- Consigne A -
Résumez en deux phrases l'extrait sur la mosquée d'Evry.
- Consigne B -
Poursuivez l'extrait sur la mosquée d'Evry à partir de sa dernière phrase, s'il vous plaît.

- Extrait du document -
○ ○ ○ ○ ○ ○ ○

En costume cravate, en saroual ou en djellaba, les fidèles de la mosquée d'Evry (Essonne) partagent une même lassitude, un même agacement, parfois une même colère envers tous ceux qui, depuis des semaines, placent l'islam et les musulmans au coeur des débats de société.

Par Stéphanie Le Bars

Publié le 05 décembre 2009 à 14h17, modifié le 05 décembre 2009 à 17h12

Temps de Lecture 4 min.

Le ton est parfois ironique, parfois inquiet. Mais la question est la même. Lancinante. "Jusqu'où iront-ils ?" En costume cravate, en saroual ou en djellaba, les fidèles de la mosquée d'Evry (Essonne), qui, après la prière du vendredi 4 décembre, regagnent dans le froid leur bus ou leur domicile, partagent une même lassitude, un même agacement, parfois une même colère envers tous ceux qui, depuis des semaines, placent l'islam et les musulmans au coeur des débats de société.

Au pied du minaret de 25 mètres qui surplombe cette mosquée-cathédrale à l'architecture arabo-mauresque, les fidèles ne comprennent pas trop "où est le problème". Depuis quinze ans, l'édifice se partage avec la cathédrale de brique rouge implantée à quelques centaines de mètres le ciel de cette ancienne "ville nouvelle". Son recteur, Khalil Merroun, se pose en défenseur "acharné" de la laïcité et de "l'islam de France".

Un concept défendu par le premier ministre, François Fillon, dans sa contribution au débat sur l'identité nationale, vendredi.

Pour le religieux musulman, les responsables politiques qui, dans la foulée de la votation suisse, se sont interrogés sur la pertinence de construire des minarets en France ont fait "une entorse à la laïcité". "Et le référendum suisse leur a permis de dire tout haut ce qu'ils pensaient", juge-t-il.

○ ○ ○ ○ ○ ○ ○

- Extrait des données -

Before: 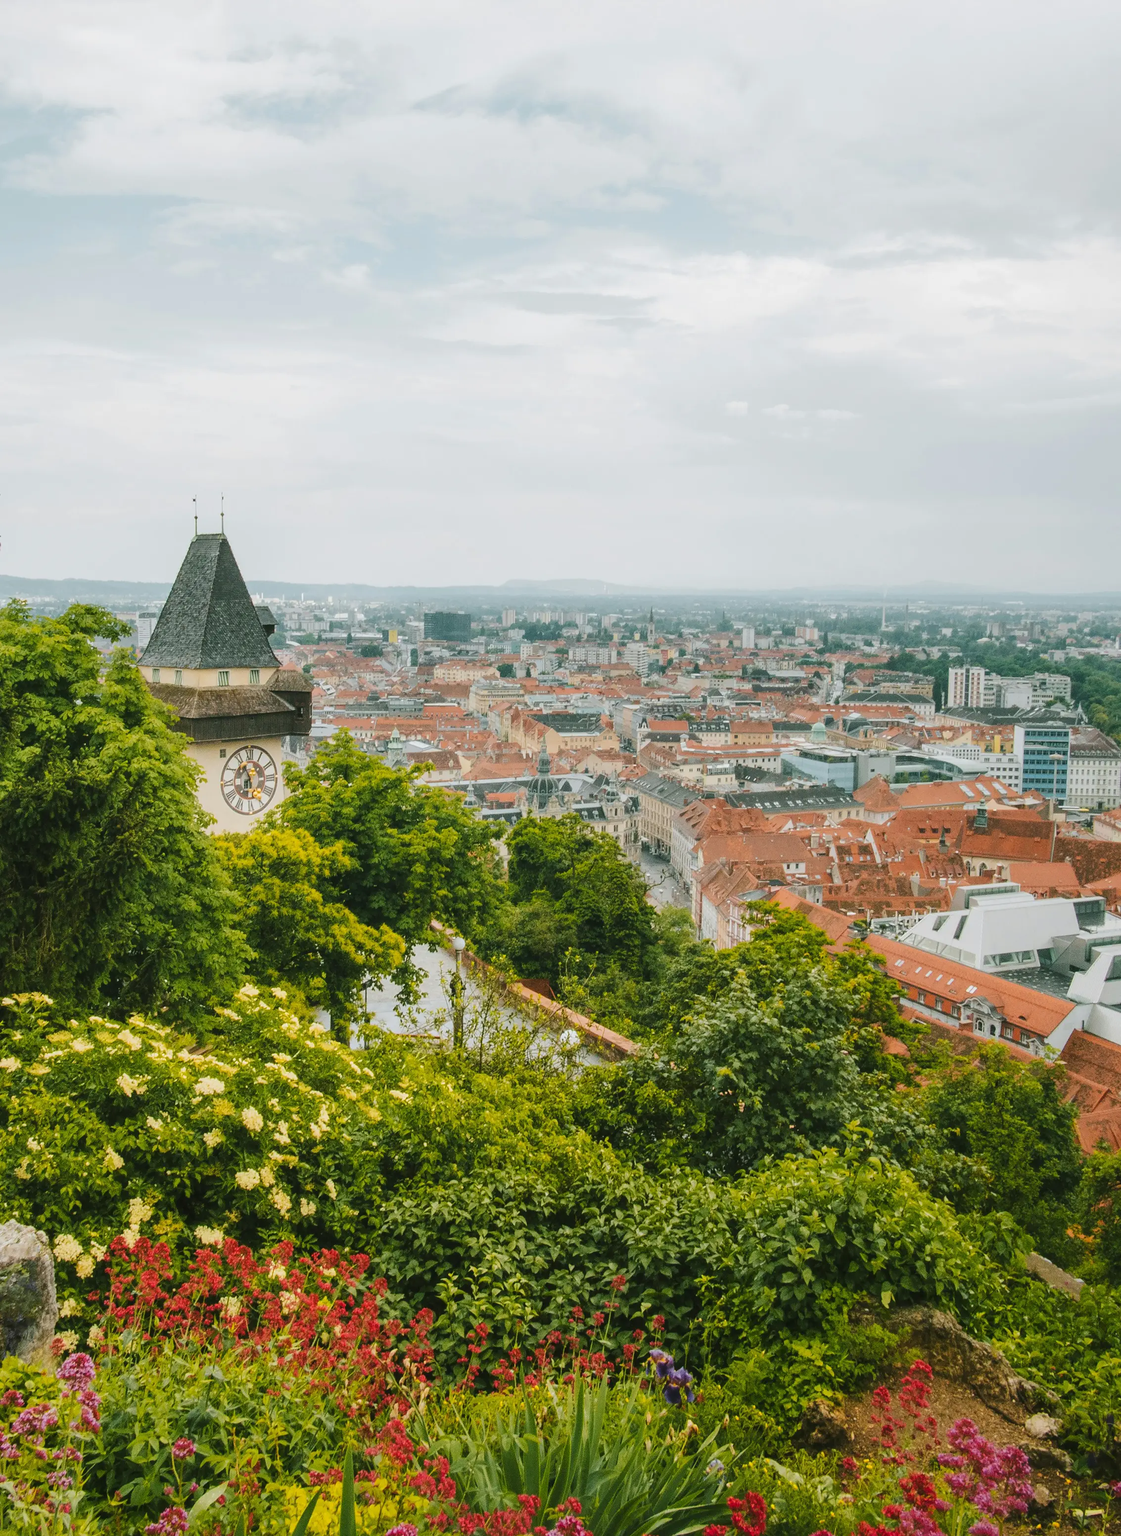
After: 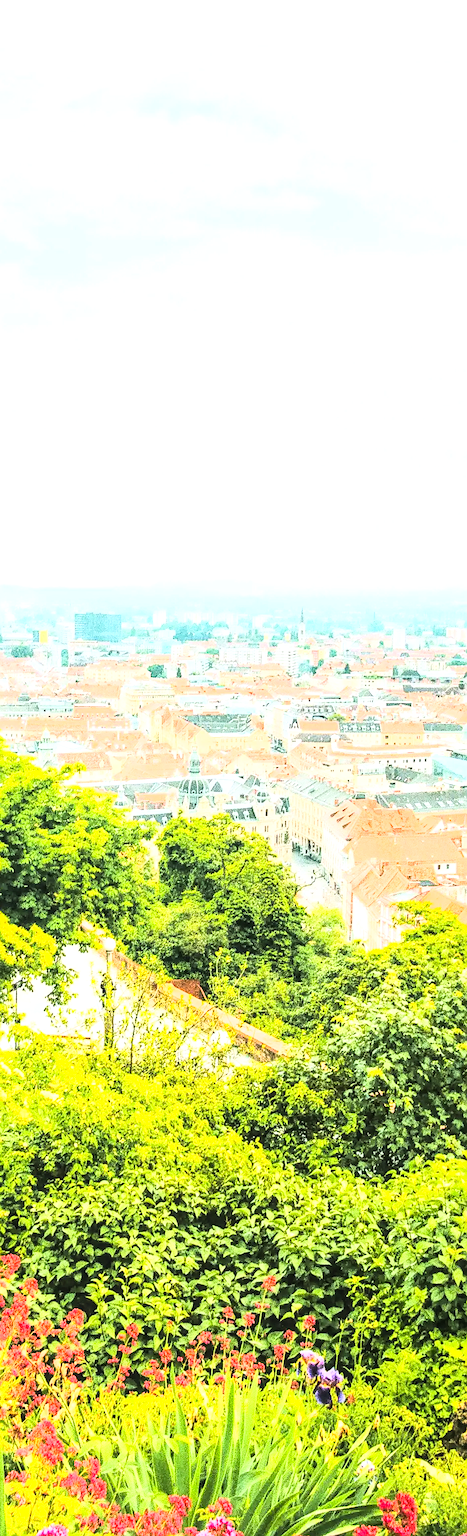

○ ○ ○ ○ ○ ○ ○

- Réponse A -
Après la prière du vendredi 4 décembre, les fidèles de la mosquée d'Evry (Essonne) expriment de la lassitude, de l'agacement et parfois de la colère envers ceux qui, depuis des semaines, placent l'islam et les musulmans au cœur des débats de société. Khalil Merroun, recteur de la mosquée et défenseur de la laïcité et de « l'islam de France », juge que les responsables politiques qui, après la votation suisse, se sont interrogés sur la construction de minarets en France ont fait « une entorse à la laïcité ».

- Réponse B -
Les fidèles font part de leurs interrogations de manière plus abrupte. "Après la burqa, après les minarets, la prochaine étape, ce sera quoi ? L'interdiction des mosquées ?", lance Mehdi, un jeune homme venu d'une ville voisine, la chapka enfoncée sur les oreilles. A peine remis de la loi de 2004 interdisant le port du foulard islamique à l'école, qu'ils ont perçue comme une stigmatisation de l'islam, beaucoup pensaient "être tranquilles pour un moment". "Or chaque jour apporte son lot de piques contre l'islam ", déplore Abderrahman Madani, un chef d'entreprise de 52 ans.

"Aujourd'hui, le risque c'est que les gouvernements aillent toujours plus loin dans la stigmatisation pour faire diversion par rapport à la crise et à tous les autres problèmes", s'inquiète Rachid Cherifi, un Franco-Algérien de 30 ans. Le jeune homme a revêtu pour la prière une kamis (longue chemise) sous son blouson noir. Convaincu que "la majorité des musulmans de France pratiquent leur culte tranquillement, comme les bouddhistes", il s'insurge contre les "provocations" actuelles envers sa religion : "Ce n'est quand même pas l'islam qui va changer la Ve République ! " "A travers la burqa, ce sont tous les musulmans qui sont visés", déplore aussi Saïd, un dessinateur de 43 ans. "Or même si ces femmes sont minoritaires, il faut respecter leur liberté."

Chacun à sa manière décrypte les débats en cours sur les minarets ou le port du voile intégral et beaucoup redoutent la remontée de l'extrême droite aux prochaines élections. "On voit tous les clichés racistes qui resurgissent comme dans les années 1980", regrette M. Madani. "On ne va pas remplacer les juifs des années 1930 et servir de boucs émissaires, alors que l'on participe à la vie économique, associative, sociale, que l'on paye des impôts ! On est intégrés, la question n'est plus là. Alors qu'est-ce qu'ils cherchent ? ", s'interroge calmement ce Marocain installé en France depuis trente et un ans. "Une chose est sûre, le climat se tend. Politiquement, c'est inquiétant pour l'avenir", estime Saïd, qui vit en Seine-Saint-Denis.

En écho à ce trouble et devant une mosquée comble, le président du Conseil français du culte musulman (CFCM), Mohammed Moussaoui, qui, de manière exceptionnelle, dirigeait la prière de ce vendredi à Evry, a prêché "la justesse et le compromis ". "Il faut savoir rester juste même face à ceux qui manifestent de l'animosité à votre égard", a-t-il défendu en arabe et en français, en citant le verset de "la bonté pieuse". "Un climat de tensions n'est jamais bénéfique pour les musulmans".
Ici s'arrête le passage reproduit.